“I doubt that bloggers will satisfy the demand for objective reporting.”
With the future of newspapers in debate, TheWrap decided to see what the some of the terms of actual discussion should be. In that vein, we spoke to Laurence Vincent, Group Director, Strategy, for Siegel+Gale at the branding company’s L.A. office. Vincent, the author of "Legendary Brands," has crafted strategies for Microsoft, MasterCard, the Walt Disney Company and the NFL, among others.
Let’s cut to the chase — can the newspaper industry be saved?
There was a time when I would have answered, "Yes, unequivocally." But that opinion is driven by legacy readers like me who have an affinity for the product experience. The product experience is changing for new generations of readers.
What relevance does a product that was produced the day before have to telling me what’s going on today?
One thing the print version of a paper can provide is a perspective on a day’s events. And I think there is an audience that still values “dead trees." It’s the aesthetic of holding it in your hand and reading off of a page.
There are also some consumers who express a desire to move away from the digital impulse. We hear it in some of our qualitative research — people telling us they’re trying to discipline themselves to check their email only at certain times of the day rather than react to everything as it happens.
But aside from the print edition, a digital edition of a news source like the New York Times provides brand credibility. They have a voice and a distinct standard. I think it’s sustainable, even if one day they stop running the presses.
But no matter how strong the brand, they can’t keep things going if there's no profit in it for them.
You’re assuming that a print version is the only way to make money at the news game.

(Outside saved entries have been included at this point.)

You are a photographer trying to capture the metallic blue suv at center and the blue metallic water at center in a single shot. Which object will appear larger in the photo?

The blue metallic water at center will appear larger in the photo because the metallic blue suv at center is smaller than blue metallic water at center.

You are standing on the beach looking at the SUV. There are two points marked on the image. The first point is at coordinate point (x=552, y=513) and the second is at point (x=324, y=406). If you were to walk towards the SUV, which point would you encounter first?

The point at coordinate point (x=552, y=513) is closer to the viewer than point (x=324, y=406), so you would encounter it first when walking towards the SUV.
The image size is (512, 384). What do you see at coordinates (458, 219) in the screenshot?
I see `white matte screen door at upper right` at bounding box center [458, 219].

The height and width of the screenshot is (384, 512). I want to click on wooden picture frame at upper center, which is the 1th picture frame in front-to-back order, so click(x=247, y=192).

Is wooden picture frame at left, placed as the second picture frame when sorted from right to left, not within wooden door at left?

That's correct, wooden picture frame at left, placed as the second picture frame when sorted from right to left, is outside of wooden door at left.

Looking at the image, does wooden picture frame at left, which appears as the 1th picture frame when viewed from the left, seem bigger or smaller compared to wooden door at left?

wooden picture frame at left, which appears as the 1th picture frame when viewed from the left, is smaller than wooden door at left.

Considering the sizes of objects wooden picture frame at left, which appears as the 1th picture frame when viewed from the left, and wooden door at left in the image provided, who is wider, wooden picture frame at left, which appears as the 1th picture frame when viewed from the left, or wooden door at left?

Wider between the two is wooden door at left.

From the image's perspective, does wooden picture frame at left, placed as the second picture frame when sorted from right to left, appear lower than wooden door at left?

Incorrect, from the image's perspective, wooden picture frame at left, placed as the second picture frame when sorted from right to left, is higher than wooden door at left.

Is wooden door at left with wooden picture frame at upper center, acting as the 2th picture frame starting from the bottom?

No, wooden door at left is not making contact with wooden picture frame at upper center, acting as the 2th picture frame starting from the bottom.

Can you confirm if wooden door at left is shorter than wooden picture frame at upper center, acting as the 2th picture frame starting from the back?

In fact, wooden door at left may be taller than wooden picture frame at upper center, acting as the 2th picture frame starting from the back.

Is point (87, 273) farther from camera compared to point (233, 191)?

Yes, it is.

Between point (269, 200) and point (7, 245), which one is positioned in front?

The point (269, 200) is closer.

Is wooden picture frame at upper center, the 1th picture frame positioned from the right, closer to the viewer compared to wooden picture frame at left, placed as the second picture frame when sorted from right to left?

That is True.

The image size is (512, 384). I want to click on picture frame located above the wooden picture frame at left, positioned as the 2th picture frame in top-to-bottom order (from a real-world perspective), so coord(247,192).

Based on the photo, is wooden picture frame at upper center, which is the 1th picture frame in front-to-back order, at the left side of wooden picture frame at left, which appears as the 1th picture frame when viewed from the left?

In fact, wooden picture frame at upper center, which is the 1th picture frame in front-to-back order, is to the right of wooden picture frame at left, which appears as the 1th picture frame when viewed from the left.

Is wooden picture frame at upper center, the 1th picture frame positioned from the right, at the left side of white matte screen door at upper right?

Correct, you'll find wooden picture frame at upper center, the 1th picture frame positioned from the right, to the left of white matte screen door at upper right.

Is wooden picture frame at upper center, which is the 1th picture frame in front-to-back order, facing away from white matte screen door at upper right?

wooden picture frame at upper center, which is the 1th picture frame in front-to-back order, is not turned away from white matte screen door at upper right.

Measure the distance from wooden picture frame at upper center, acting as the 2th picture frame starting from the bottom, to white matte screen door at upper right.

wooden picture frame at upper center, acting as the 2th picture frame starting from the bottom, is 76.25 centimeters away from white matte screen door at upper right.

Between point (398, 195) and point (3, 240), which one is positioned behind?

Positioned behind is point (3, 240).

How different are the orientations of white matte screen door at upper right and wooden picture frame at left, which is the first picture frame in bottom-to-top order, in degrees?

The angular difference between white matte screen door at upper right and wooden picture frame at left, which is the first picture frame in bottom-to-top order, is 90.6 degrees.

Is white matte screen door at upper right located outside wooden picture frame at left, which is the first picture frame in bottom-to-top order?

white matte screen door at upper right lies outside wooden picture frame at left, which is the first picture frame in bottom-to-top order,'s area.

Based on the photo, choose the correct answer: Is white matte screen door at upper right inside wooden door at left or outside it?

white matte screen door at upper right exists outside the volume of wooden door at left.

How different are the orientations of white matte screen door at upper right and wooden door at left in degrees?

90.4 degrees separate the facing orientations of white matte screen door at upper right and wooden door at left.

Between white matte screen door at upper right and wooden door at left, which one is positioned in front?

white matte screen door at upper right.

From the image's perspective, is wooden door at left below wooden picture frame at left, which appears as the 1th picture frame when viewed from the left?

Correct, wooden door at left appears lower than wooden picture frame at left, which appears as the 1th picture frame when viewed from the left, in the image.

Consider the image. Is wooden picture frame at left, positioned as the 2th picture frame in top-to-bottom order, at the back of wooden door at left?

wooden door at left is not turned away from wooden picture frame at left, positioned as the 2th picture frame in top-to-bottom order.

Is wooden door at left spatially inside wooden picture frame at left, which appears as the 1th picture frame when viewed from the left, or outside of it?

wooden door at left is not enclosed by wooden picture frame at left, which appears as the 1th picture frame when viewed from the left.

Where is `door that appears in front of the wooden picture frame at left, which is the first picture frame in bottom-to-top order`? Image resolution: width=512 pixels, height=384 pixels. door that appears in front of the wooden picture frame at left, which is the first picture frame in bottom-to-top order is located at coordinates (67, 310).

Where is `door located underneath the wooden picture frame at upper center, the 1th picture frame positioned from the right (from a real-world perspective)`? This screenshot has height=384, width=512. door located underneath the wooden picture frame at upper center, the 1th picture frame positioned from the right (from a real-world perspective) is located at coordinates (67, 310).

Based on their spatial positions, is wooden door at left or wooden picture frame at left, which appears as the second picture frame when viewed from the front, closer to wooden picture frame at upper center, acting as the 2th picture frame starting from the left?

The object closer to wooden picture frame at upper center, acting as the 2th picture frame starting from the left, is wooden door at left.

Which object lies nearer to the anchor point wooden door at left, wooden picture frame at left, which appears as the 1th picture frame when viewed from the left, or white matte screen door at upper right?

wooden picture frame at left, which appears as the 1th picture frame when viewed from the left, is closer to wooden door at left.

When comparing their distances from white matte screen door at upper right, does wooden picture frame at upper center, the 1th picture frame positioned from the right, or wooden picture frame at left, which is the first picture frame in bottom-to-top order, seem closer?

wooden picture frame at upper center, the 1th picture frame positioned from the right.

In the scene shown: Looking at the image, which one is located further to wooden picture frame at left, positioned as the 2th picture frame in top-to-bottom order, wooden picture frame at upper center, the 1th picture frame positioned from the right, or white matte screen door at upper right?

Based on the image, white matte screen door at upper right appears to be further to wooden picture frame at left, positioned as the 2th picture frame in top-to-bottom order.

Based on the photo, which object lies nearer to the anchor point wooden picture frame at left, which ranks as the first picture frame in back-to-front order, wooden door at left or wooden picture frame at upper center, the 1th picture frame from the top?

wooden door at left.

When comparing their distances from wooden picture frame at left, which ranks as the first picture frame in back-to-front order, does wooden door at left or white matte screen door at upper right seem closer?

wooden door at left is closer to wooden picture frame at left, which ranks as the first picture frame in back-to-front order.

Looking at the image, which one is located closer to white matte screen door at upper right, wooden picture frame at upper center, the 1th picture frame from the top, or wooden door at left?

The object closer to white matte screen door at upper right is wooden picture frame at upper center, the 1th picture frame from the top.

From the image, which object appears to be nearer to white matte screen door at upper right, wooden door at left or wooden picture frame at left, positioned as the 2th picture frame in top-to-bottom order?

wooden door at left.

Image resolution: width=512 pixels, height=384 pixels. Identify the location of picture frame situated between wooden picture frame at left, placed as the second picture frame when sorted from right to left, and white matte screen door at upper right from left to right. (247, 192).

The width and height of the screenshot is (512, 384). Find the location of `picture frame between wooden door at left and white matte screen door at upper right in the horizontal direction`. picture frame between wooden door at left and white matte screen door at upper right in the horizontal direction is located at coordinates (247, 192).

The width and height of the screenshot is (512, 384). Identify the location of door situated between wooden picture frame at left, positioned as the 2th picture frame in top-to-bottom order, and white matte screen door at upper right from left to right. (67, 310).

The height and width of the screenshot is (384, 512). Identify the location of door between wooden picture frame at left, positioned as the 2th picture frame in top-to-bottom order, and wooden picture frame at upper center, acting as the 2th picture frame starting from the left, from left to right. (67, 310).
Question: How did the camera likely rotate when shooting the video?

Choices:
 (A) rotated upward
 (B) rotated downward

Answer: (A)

Subscription wasn’t the answer for online news, and the advertising model can only go so far. But I think there will be demand for good journalism, and somehow the market will find equilibrium.

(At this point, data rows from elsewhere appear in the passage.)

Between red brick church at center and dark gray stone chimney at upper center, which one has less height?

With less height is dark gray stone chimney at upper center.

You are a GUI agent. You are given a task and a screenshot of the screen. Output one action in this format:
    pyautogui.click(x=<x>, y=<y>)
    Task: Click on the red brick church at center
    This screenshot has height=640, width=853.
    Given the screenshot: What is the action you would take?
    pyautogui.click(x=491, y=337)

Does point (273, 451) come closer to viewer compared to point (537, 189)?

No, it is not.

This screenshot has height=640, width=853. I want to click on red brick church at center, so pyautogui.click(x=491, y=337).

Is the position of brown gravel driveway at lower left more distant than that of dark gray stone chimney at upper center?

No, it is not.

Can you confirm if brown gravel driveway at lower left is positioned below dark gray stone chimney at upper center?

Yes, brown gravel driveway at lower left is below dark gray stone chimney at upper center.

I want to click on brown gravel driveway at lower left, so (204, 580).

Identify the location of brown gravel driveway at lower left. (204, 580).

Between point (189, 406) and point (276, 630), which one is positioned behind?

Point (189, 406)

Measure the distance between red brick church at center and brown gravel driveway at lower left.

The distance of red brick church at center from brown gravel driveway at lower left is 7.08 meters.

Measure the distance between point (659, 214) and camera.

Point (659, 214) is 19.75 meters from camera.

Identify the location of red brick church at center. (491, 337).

Think about it. The New York Times was founded in 1851. For over 100 years, it operated in an industry that behaved pretty consistently. There was technological innovation, like the advent of the wire service, but the basic structure remained the same.

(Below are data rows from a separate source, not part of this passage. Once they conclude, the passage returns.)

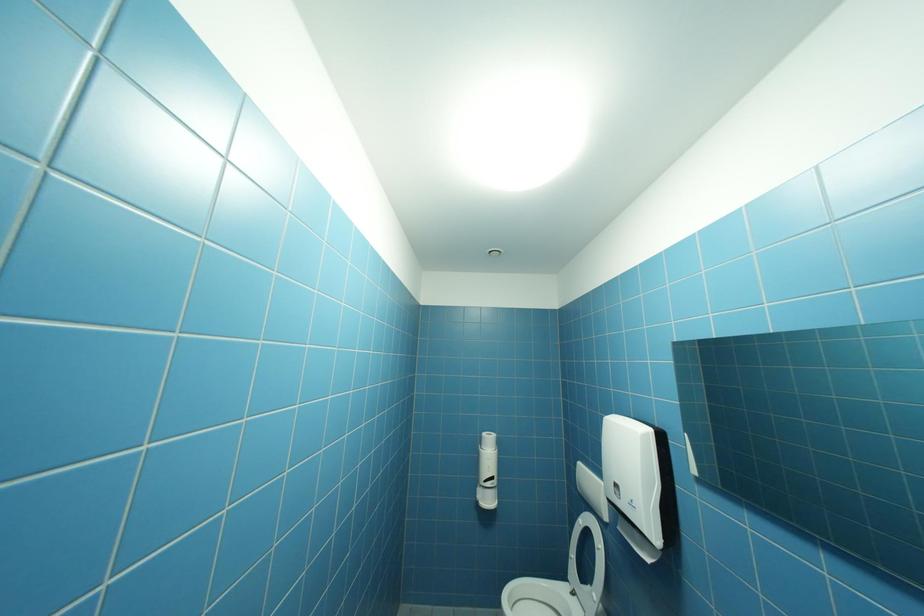
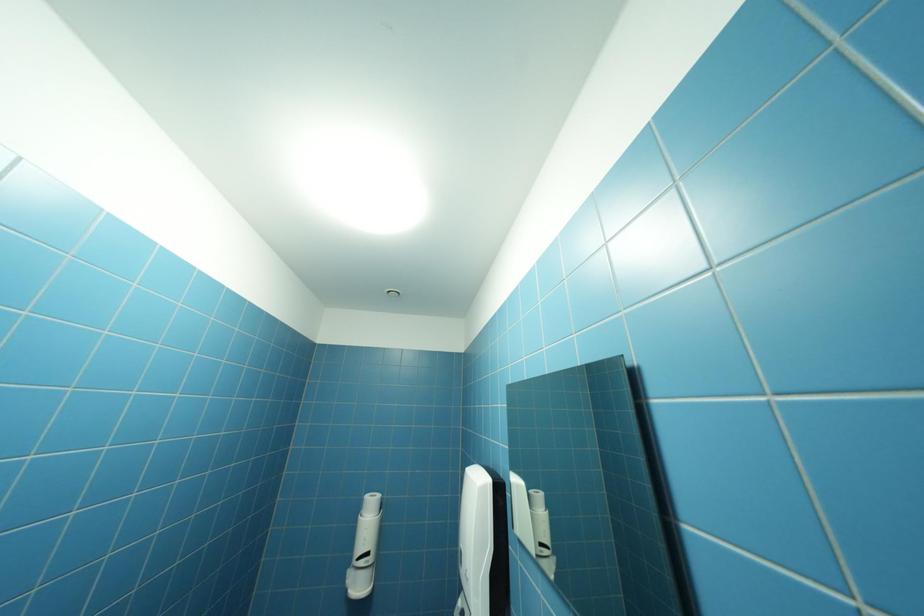
Question: How did the camera likely rotate?

Choices:
 (A) Left
 (B) Right
 (C) Up
 (D) Down

Answer: (C)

In just 15 years or so, the whole industry structure has changed. It will take time for the dust to settle, but I doubt that bloggers will completely satisfy the demand for objective reporting. Professional journalism may eventually be a smaller industry, a more consolidated industry, but there’s still demand and it will generate revenue and profit.
What about the non-profit solution?
NPR seems to be the poster child for this movement. I wonder how many more NPRs you can have. And I wonder if the news media wouldn’t suffer from the complete evaporation of the profit motive. The old dynasty families like the Grahams, the Ochs-Sulzbergers, the Chandlers, saw themselves as stewards for the cause. They operated under a sometimes cutthroat profit motive, but I would argue that their distinctive personalities made their papers better. It helped them gain a point of view, a voice.
My opinion is based on my experience working with nonprofits. Many nonprofits are governed by committees and layers of bureaucracy. There’s something to be said about an editor in a for-profit paper who is driven by the measurable and financially rewarding objective of finding stories that drive circulation.
In the end, what do you think the landscape will look like in five years?
My gut says it will be largely dominated by a few global/national brands, and littered with bloggers and special interest sources.
It would not surprise me to see major papers in several regions evaporate — even if the papers going away are the only ones in their respective regions. Los Angeles once had two strong daily papers. Then the Los Angeles Times gobbled up the Herald Examiner. Today, the Los Angeles Times is owned by the Chicago Tribune.
Would I be surprised if the Los Angeles Times closed its doors or became an online version of a bigger news machine? Not really.